> DIRECTIONS
What is needed is an exact copy of the records below, without the pictures.

[Transcribed page contents]

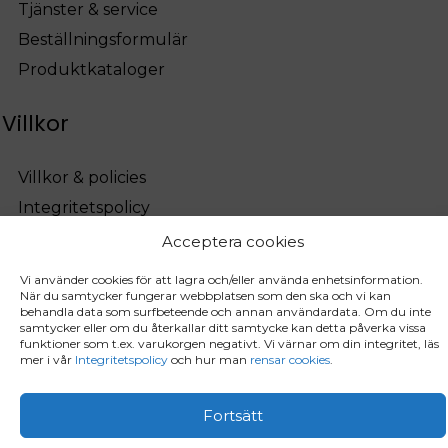
Tjänster & service
Beställningsformulär
Produktkataloger
Villkor
Villkor & policies
Integritetspolicy
Acceptera cookies
Vi använder cookies för att lagra och/eller använda enhetsinformation.
När du samtycker fungerar webbplatsen som den ska och vi kan
behandla data som surfbeteende och annan användardata. Om du inte
samtycker eller om du återkallar ditt samtycke kan detta påverka vissa
funktioner som t.ex. varukorgen negativt. Vi värnar om din integritet, läs
mer i vår
Integritetspolicy
och hur man
rensar cookies
.
Fortsätt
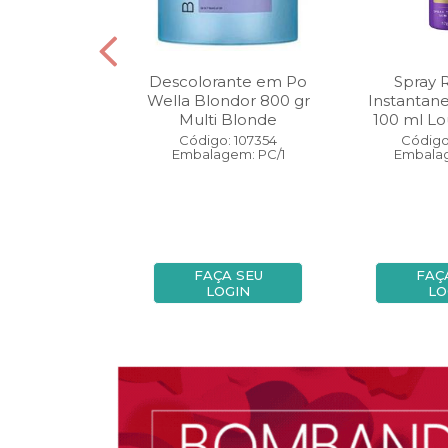
oo Wella
Descolorante em Po
Spray 
ls Invigo 250
Wella Blondor 800 gr
Instantan
ri Enrich
Multi Blonde
100 ml Lo
: 113298
Código: 107354
Código
gem: PC/1
Embalagem: PC/1
Embalag
A SEU
FAÇA SEU
FAÇ
OGIN
LOGIN
LO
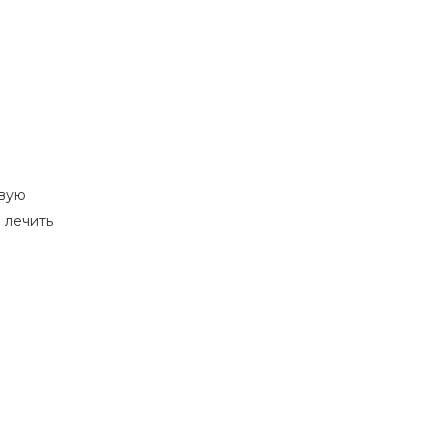
.
евую
 лечить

> RESULT OF THIS TASK
Tjänster & service
Beställningsformulär
Produktkataloger
Villkor
Villkor & policies
Integritetspolicy
Acceptera cookies
Vi använder cookies för att lagra och/eller använda enhetsinformation.
När du samtycker fungerar webbplatsen som den ska och vi kan
behandla data som surfbeteende och annan användardata. Om du inte
samtycker eller om du återkallar ditt samtycke kan detta påverka vissa
funktioner som t.ex. varukorgen negativt. Vi värnar om din integritet, läs
mer i vår
Integritetspolicy
och hur man
rensar cookies
.
Fortsätt
oo Wella
Descolorante em Po
Spray 
ls Invigo 250
Wella Blondor 800 gr
Instantan
ri Enrich
Multi Blonde
100 ml Lo
: 113298
Código: 107354
Código
gem: PC/1
Embalagem: PC/1
Embalag
A SEU
FAÇA SEU
FAÇ
OGIN
LOGIN
LO
.
евую
 лечить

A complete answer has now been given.